▶ _Work to do_: Find every line in the records below that contains the string "white", and copy each such line in full.

□ □ □

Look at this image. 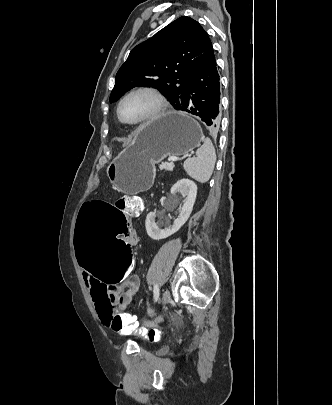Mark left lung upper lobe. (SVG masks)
<instances>
[{
	"label": "left lung upper lobe",
	"instance_id": "1",
	"mask_svg": "<svg viewBox=\"0 0 332 405\" xmlns=\"http://www.w3.org/2000/svg\"><path fill=\"white\" fill-rule=\"evenodd\" d=\"M211 49L208 34L197 21L185 16L176 19L131 50L117 72L110 102L133 87L152 86L177 107Z\"/></svg>",
	"mask_w": 332,
	"mask_h": 405
}]
</instances>
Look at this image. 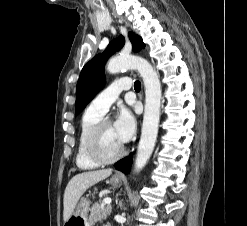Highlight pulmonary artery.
<instances>
[{
  "mask_svg": "<svg viewBox=\"0 0 247 226\" xmlns=\"http://www.w3.org/2000/svg\"><path fill=\"white\" fill-rule=\"evenodd\" d=\"M130 88L131 81L128 77L117 79L91 101L89 108L103 116L120 93Z\"/></svg>",
  "mask_w": 247,
  "mask_h": 226,
  "instance_id": "pulmonary-artery-1",
  "label": "pulmonary artery"
}]
</instances>
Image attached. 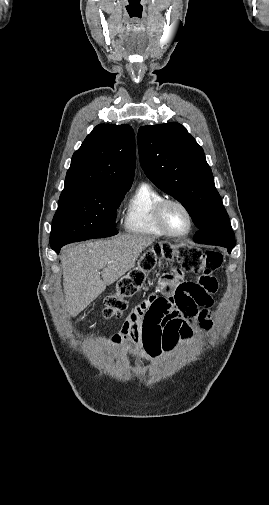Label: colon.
I'll list each match as a JSON object with an SVG mask.
<instances>
[{
  "label": "colon",
  "instance_id": "colon-1",
  "mask_svg": "<svg viewBox=\"0 0 269 505\" xmlns=\"http://www.w3.org/2000/svg\"><path fill=\"white\" fill-rule=\"evenodd\" d=\"M174 259L180 263L181 270L186 274L204 272L212 274L220 268L223 262L222 254L214 250H202L187 244L157 245L141 256L138 265L121 278L116 292L106 297L103 315L108 319L120 318L127 306L126 299L144 288L147 275L155 268L157 262ZM139 307H142V303ZM125 327L126 322L123 329Z\"/></svg>",
  "mask_w": 269,
  "mask_h": 505
}]
</instances>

□ □ □

▶ _Correct response_:
	"mask_svg": "<svg viewBox=\"0 0 332 405\" xmlns=\"http://www.w3.org/2000/svg\"><path fill=\"white\" fill-rule=\"evenodd\" d=\"M211 49L208 34L197 21L185 16L176 19L131 50L117 72L110 102L133 87L152 86L177 107Z\"/></svg>",
  "mask_svg": "<svg viewBox=\"0 0 247 226\" xmlns=\"http://www.w3.org/2000/svg\"><path fill=\"white\" fill-rule=\"evenodd\" d=\"M130 88L131 81L128 77L117 79L91 101L89 108L103 116L120 93Z\"/></svg>",
  "mask_svg": "<svg viewBox=\"0 0 269 505\" xmlns=\"http://www.w3.org/2000/svg\"><path fill=\"white\" fill-rule=\"evenodd\" d=\"M174 259L180 263L181 270L186 274L204 272L212 274L220 268L223 262L222 254L214 250H202L187 244L157 245L141 256L138 265L121 278L116 292L106 297L103 315L108 319L120 318L127 306L126 299L144 288L147 275L155 268L157 262ZM139 307H142V303ZM125 327L126 322L123 329Z\"/></svg>",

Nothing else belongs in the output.